COORDENADO PELO PROF. DR. ROBERTO DE ALMEIDA PEREIRA DE BARROS


Descrição: Os posicionamentos e direcionamentos da filosofia de Ludwig Wittgenstein constituem em aspectos constitutivos de um dos mais importantes momentos da reflexão filosófica contemporânea. Sua filosofia representa uma variante do positivismo lógico de Russell, Frege e do círculo de Viena (Hacker, 1996, p. 86) e direciona-se a uma reflexão sobre os problemas linguísticos da atividade filosófica.
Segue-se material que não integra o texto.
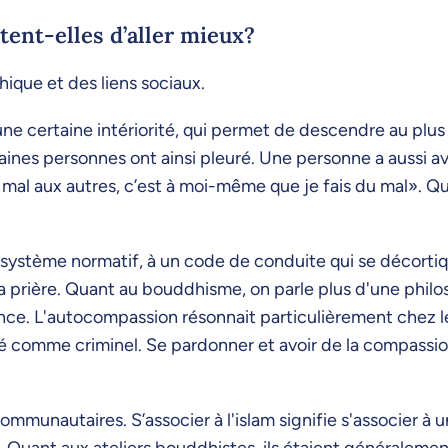
tent-elles d’aller mieux?
hique et des liens sociaux.
e certaine intériorité, qui permet de descendre au plus
taines personnes ont ainsi pleuré. Une personne a aussi 
mal aux autres, c’est à moi-même que je fais du mal». Quan
n système normatif, à un code de conduite qui se décortiq
a prière. Quant au bouddhisme, on parle plus d'une philos
nce. L'autocompassion résonnait particulièrement chez l
é comme criminel. Se pardonner et avoir de la compassio
ommunautaires. S’associer à l'islam signifie s'associer à 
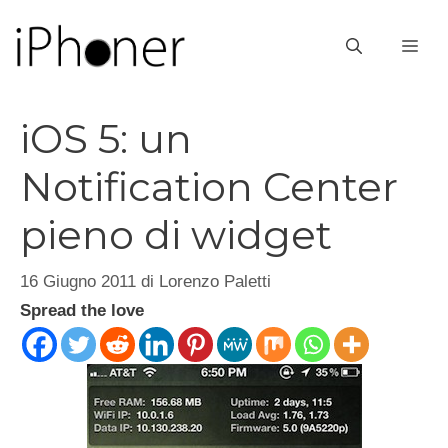
Vai
al
ME
contenuto
iOS 5: un
Notification Center
pieno di widget
16 Giugno 2011
di
Lorenzo Paletti
Spread the love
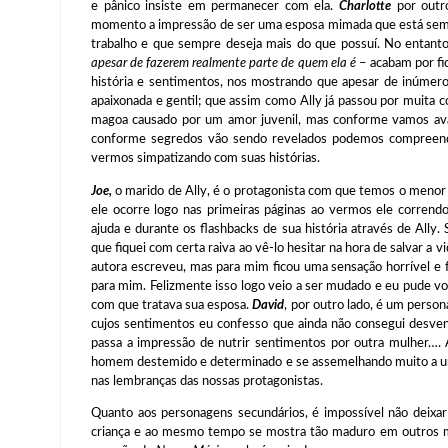
e pânico insiste em permanecer com ela.
Charlotte
por outr
momento a impressão de ser uma esposa mimada que está sem
trabalho e que sempre deseja mais do que possuí. No entanto,
apesar de fazerem realmente parte de quem ela é
– acabam por fi
história e sentimentos, nos mostrando que apesar de inúmeros
apaixonada e gentil; que assim como Ally já passou por muita coi
magoa causado por um amor juvenil, mas conforme vamos ava
conforme segredos vão sendo revelados podemos compreende
vermos simpatizando com suas histórias.
Joe,
o marido de Ally, é o protagonista com que temos o menor
ele ocorre logo nas primeiras páginas ao vermos ele corrend
ajuda e durante os flashbacks de sua história através de Ally
que fiquei com certa raiva ao vê-lo hesitar na hora de salvar a 
autora escreveu, mas para mim ficou uma sensação horrível e f
para mim. Felizmente isso logo veio a ser mudado e eu pude volt
com que tratava sua esposa.
David
, por outro lado, é um pers
cujos sentimentos eu confesso que ainda não consegui desve
passa a impressão de nutrir sentimentos por outra mulher…
homem destemido e determinado e se assemelhando muito a um 
nas lembranças das nossas protagonistas.
Quanto aos personagens secundários, é impossível não deixar 
criança e ao mesmo tempo se mostra tão maduro em outros 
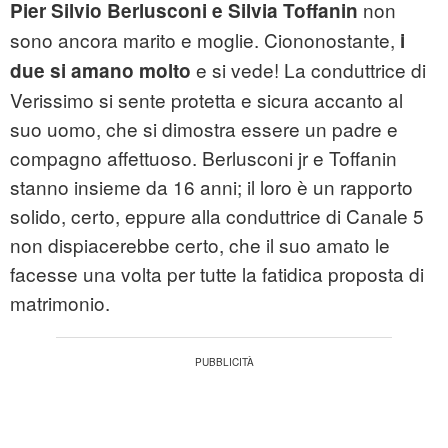
non
Pier Silvio Berlusconi e Silvia Toffanin
sono ancora marito e moglie. Ciononostante,
i
e si vede! La conduttrice di
due si amano molto
Verissimo si sente protetta e sicura accanto al
suo uomo, che si dimostra essere un padre e
compagno affettuoso. Berlusconi jr e Toffanin
stanno insieme da 16 anni; il loro è un rapporto
solido, certo, eppure alla conduttrice di Canale 5
non dispiacerebbe certo, che il suo amato le
facesse una volta per tutte la fatidica proposta di
matrimonio.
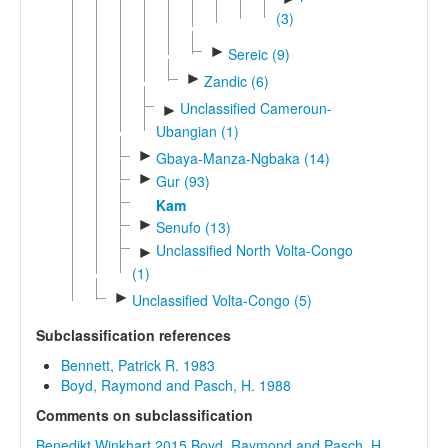
(3)
►
Sereic (9)
►
Zandic (6)
Unclassified Cameroun-
►
Ubangian (1)
►
Gbaya-Manza-Ngbaka (14)
►
Gur (93)
Kam
►
Senufo (13)
Unclassified North Volta-Congo
►
(1)
►
Unclassified Volta-Congo (5)
Subclassification references
Bennett, Patrick R. 1983
Boyd, Raymond and Pasch, H. 1988
Comments on subclassification
Benedikt Winkhart 2015
Boyd, Raymond and Pasch, H.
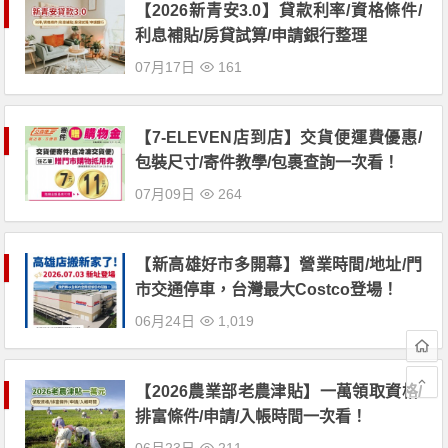
【2026新青安3.0】貸款利率/資格條件/
利息補貼/房貸試算/申請銀行整理
07月17日
161
【7-ELEVEN店到店】交貨便運費優惠/
包裝尺寸/寄件教學/包裹查詢一次看！
07月09日
264
【新高雄好市多開幕】營業時間/地址/門
市交通停車，台灣最大Costco登場！
06月24日
1,019
【2026農業部老農津貼】一萬領取資格/
排富條件/申請/入帳時間一次看！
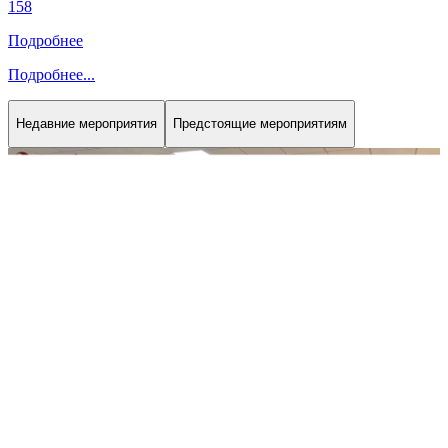
158
Подробнее
Подробнее
...
Недавние мероприятия
Предстоящие мероприятиям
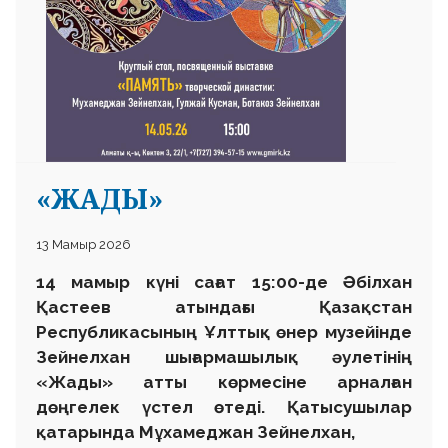
«ЖАДЫ»
13 Мамыр 2026
14 мамыр күні сағат 15:00-де Әбілхан
Қастеев атындағы Қазақстан
Республикасының Ұлттық өнер музейінде
Зейнелхан шығармашылық әулетінің
«Жады» атты көрмесіне арналған
дөңгелек үстел өтеді. Қатысушылар
қатарында Мұхамеджан Зейнелхан,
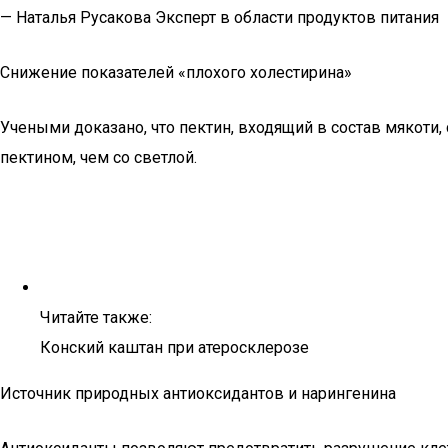
— Наталья Русакова Эксперт в области продуктов питания
Снижение показателей «плохого холестирина»
Учеными доказано, что пектин, входящий в состав мякот
пектином, чем со светлой.
Читайте также:
Конский каштан при атеросклерозе
Источник природных антиоксидантов и нарингенина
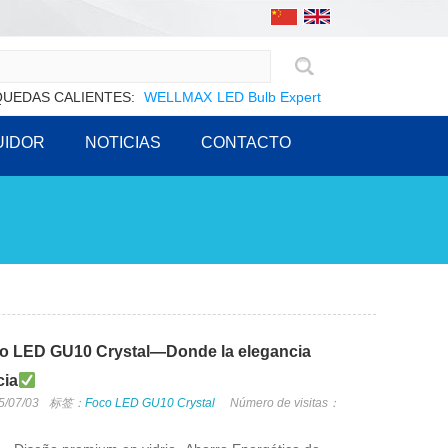
UEDAS CALIENTES:
WELLMAX
LED Bulb Expert
UIDOR
NOTICIAS
CONTACTO
o LED GU10 Crystal—Donde la elegancia
cia
5/07/03
标签：
Foco LED GU10 Crystal
Número de visitas：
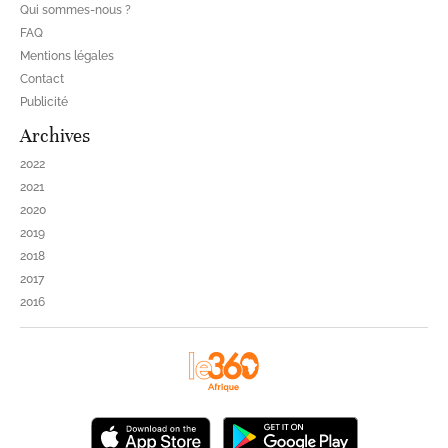
Qui sommes-nous ?
FAQ
Mentions légales
Contact
Publicité
Archives
2022
2021
2020
2019
2018
2017
2016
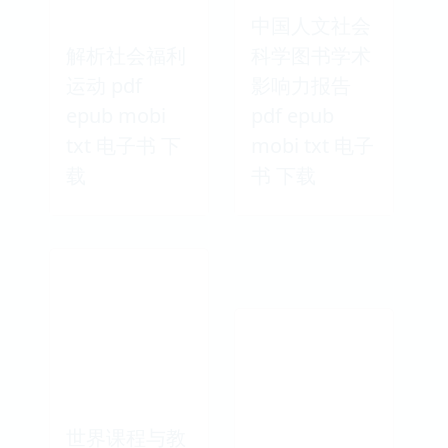
中国人文社会
解析社会福利
科学图书学术
运动 pdf
影响力报告
epub mobi
pdf epub
txt 电子书 下
mobi txt 电子
载
书 下载
世界课程与教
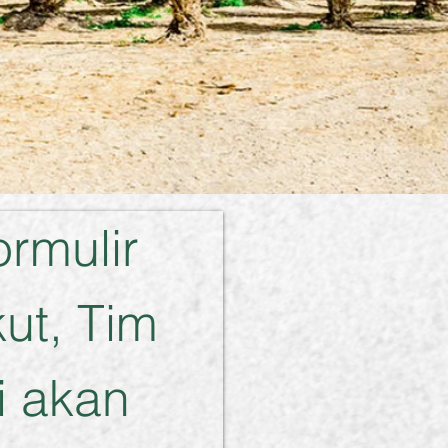
ormulir 
ut, Tim 
 akan 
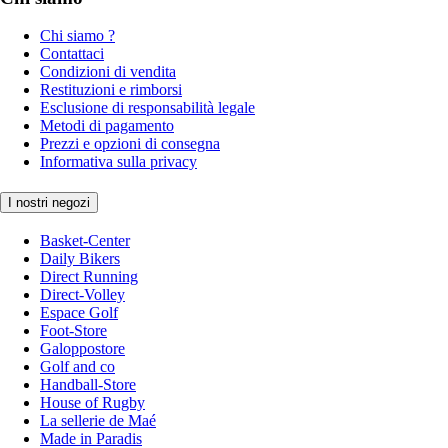
Chi siamo ?
Contattaci
Condizioni di vendita
Restituzioni e rimborsi
Esclusione di responsabilità legale
Metodi di pagamento
Prezzi e opzioni di consegna
Informativa sulla privacy
I nostri negozi
Basket-Center
Daily Bikers
Direct Running
Direct-Volley
Espace Golf
Foot-Store
Galoppostore
Golf and co
Handball-Store
House of Rugby
La sellerie de Maé
Made in Paradis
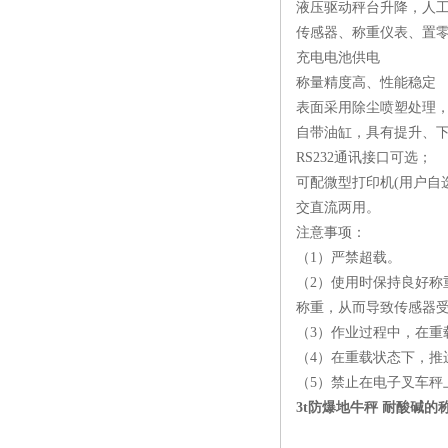
液压驱动秤台升降，人
防水叉车称厂家
传感器、称重仪表、置零、
充电电池供电
称量精度高、性能稳定
表面采用除尘喷塑处理
自带油缸，具有提升、
RS232通讯接口可选；
可配微型打印机(用户自
交直流两用。
注意事项：
（1）严禁超载。
（2）使用时保持良好
称重，从而导致传感器
（3）作业过程中，在重
（4）在重载状态下，推
（5）禁止在电子叉车
3t防爆地牛秤 耐酸碱的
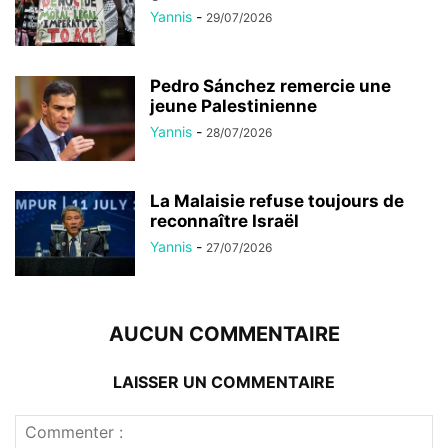
Yannis
-
29/07/2026
Pedro Sánchez remercie une
jeune Palestinienne
Yannis
-
28/07/2026
La Malaisie refuse toujours de
reconnaître Israël
Yannis
-
27/07/2026
AUCUN COMMENTAIRE
LAISSER UN COMMENTAIRE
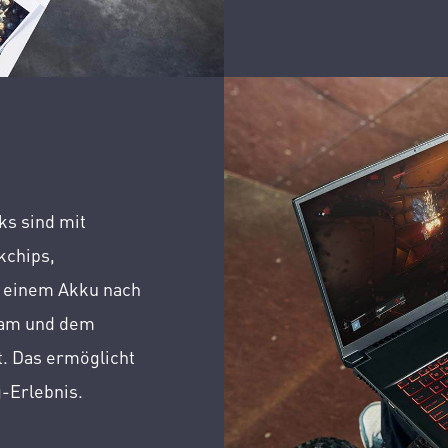
s sind mit
kchips,
, einem Akku nach
cam und dem
. Das ermöglicht
g-Erlebnis.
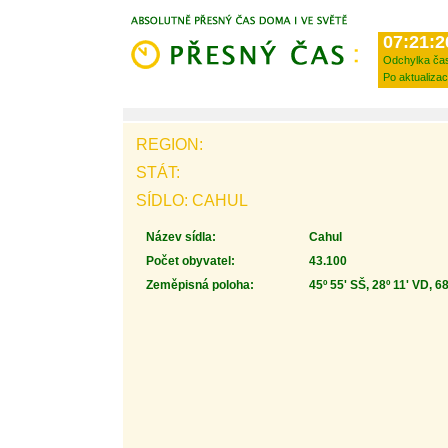
07:21:2
Odchylka ča
Po aktualizac
REGION:
STÁT:
SÍDLO: CAHUL
Název sídla:
Cahul
Počet obyvatel:
43.100
Zeměpisná poloha:
45º 55' SŠ, 28º 11' VD, 6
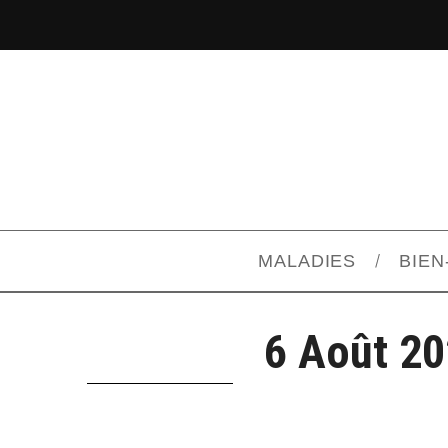
MALADIES
BIEN
6 Août 2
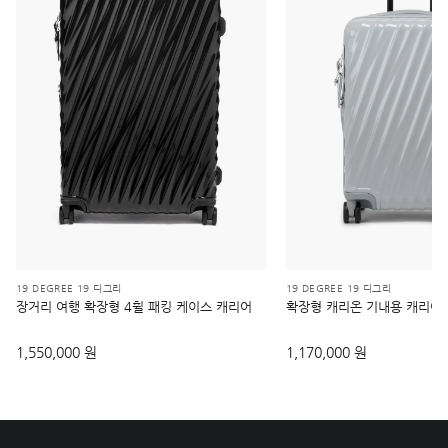
19 DEGREE 19 디그리
19 DEGREE 19 디그리
장거리 여행 확장형 4휠 패킹 케이스 캐리어
확장형 캐리온 기내용 캐리어
1,550,000 원
1,170,000 원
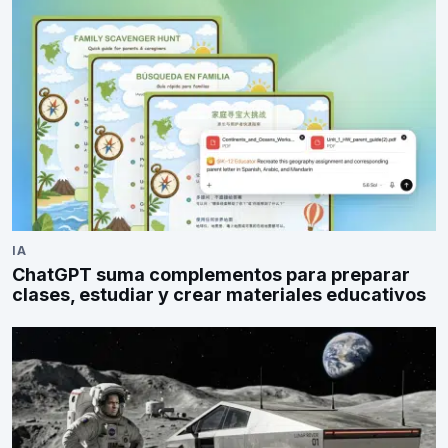
IA
ChatGPT suma complementos para preparar
clases, estudiar y crear materiales educativos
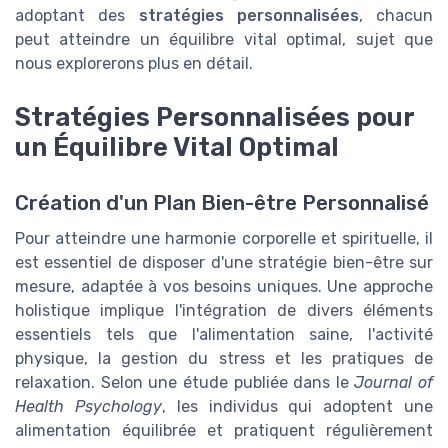
adoptant des
stratégies personnalisées
, chacun
peut atteindre un équilibre vital optimal, sujet que
nous explorerons plus en détail.
Stratégies Personnalisées pour
un Équilibre Vital Optimal
Création d'un Plan Bien-être Personnalisé
Pour atteindre une harmonie corporelle et spirituelle, il
est essentiel de disposer d'une stratégie bien-être sur
mesure, adaptée à vos besoins uniques. Une approche
holistique implique l'intégration de divers éléments
essentiels tels que l'alimentation saine, l'activité
physique, la gestion du stress et les pratiques de
relaxation. Selon une étude publiée dans le
Journal of
Health Psychology
, les individus qui adoptent une
alimentation équilibrée et pratiquent régulièrement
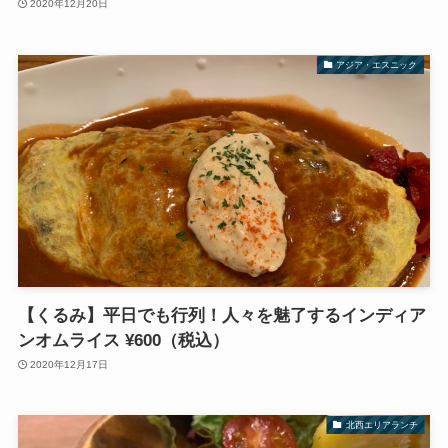
2020年12月20日
アジア・エスニック
【くるみ】平日でも行列！人々を魅了するインディア
ンオムライス ¥600（税込）
2020年12月17日
北西エリアランチ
Suas proposições e pressupostos influenciam vários domínios da filosofia contemporânea, da filosofia analítica ao pragmatismo, constituindo-se com isso em uma das mais importantes vias de reflexão na contemporaneidade. Seu pensamento indica limites e dificuldades a serem considerados pela atividade filosófica sob o ponto de vista de sua pertinência e justificação teórica, ao mesmo tempo que lhe indica novas possibilidades, a partir do reconhecimento destes limites. Sua reflexão sobre a linguagem extrapola o domínio do formalismo lógico e amplia-se em uma discussão estética e ética, ao diferenciar a filosofia terapêutica da filosofia doutrinal (Schroeder, 2009, p. 27), que redunda na concepção da filosofia como atividade interpretativa em um contexto de jogos de significações e linguagens, possibilitados pela clara representação do uso linguístico em sua multiplicidade. Desse modo, se dissolvem os problemas filosóficos, desmascarados como problemas aparentes, destruindo os edifícios flutuantes que caracterizam a metafísica (IF, 118), criando possibilidades para a reflexão filosófica.